THE MOST famous portrait of Lord Nelson hides the image of a younger and less important Nelson underneath, restoration work at the National Maritime Museum has shown.
The "promotion" of the portrait - from a hatless figure to hatted, and from a lieutenant's uniform to a captain's - followed the sudden rise in Horatio Nelson's fortunes as a young naval officer.
Both images were painted by John Francis Rigaud at the request of one of Nelson's early commanders, Captain William Locker, more than 20 years before Nelson was killed at the Battle of Trafalgar in 1805.
The earlier portrait, discovered when curators X-rayed the painting, shows a young man with a chubby face, a pigtail and a hat under his arm. He is wearing a plain lieutenant's coat and strikes the casual pose of a young, untried officer. In the later portrait, painted on top of the earlier one after Nelson had proved himself in battle, he is a leaner, more self-assured figure wearing a formal captain's uniform with epaulettes, gold braid and a tricorn hat.
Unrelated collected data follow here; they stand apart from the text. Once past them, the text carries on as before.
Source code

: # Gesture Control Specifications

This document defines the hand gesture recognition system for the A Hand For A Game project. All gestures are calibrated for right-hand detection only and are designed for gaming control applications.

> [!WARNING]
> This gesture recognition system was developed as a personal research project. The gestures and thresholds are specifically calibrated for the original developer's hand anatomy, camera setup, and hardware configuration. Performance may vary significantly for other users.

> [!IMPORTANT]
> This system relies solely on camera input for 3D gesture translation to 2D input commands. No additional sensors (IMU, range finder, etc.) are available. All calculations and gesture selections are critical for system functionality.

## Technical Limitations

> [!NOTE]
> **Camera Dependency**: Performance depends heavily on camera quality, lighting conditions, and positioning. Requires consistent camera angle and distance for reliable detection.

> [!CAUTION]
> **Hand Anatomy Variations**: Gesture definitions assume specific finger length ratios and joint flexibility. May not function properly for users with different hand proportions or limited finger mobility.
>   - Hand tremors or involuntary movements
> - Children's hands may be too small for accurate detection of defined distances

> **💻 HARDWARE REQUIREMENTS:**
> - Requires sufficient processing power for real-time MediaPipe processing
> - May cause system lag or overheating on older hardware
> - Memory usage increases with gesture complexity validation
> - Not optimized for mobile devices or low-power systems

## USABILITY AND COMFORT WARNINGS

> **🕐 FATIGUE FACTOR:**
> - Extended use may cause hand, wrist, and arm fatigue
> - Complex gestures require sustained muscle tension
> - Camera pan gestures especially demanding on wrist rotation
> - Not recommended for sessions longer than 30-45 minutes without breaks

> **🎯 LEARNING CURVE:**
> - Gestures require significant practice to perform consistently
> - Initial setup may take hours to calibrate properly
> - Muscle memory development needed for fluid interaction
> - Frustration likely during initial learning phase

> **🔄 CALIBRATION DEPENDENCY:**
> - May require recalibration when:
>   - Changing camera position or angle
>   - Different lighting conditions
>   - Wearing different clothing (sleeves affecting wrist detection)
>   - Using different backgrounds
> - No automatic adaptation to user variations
The hidden portrait was commissioned in 1777 when Nelson was an obscure 18-year-old lieutenant, and changed four years later into the much grander work after Nelson returned victorious from the Nicaraguan "San Juan" campaign against the Spanish. By the age of 21, Nelson had been appointed a captain and put in charge of his own frigate.
It is thought that Captain Locker, anticipating that Nelson would go far, asked that the work be updated and formalised.
Curators discovered the earlier portrait when they took the painting down for cleaning last month. It is one of the best known of Rigaud's paintings and is considered one of the best likenesses of the admiral. The museum bought it for a few hundred pounds from Earl Nelson, the admiral's descendant, in 1948. It will be re-hung in an exhibition on Nelson's life later this year.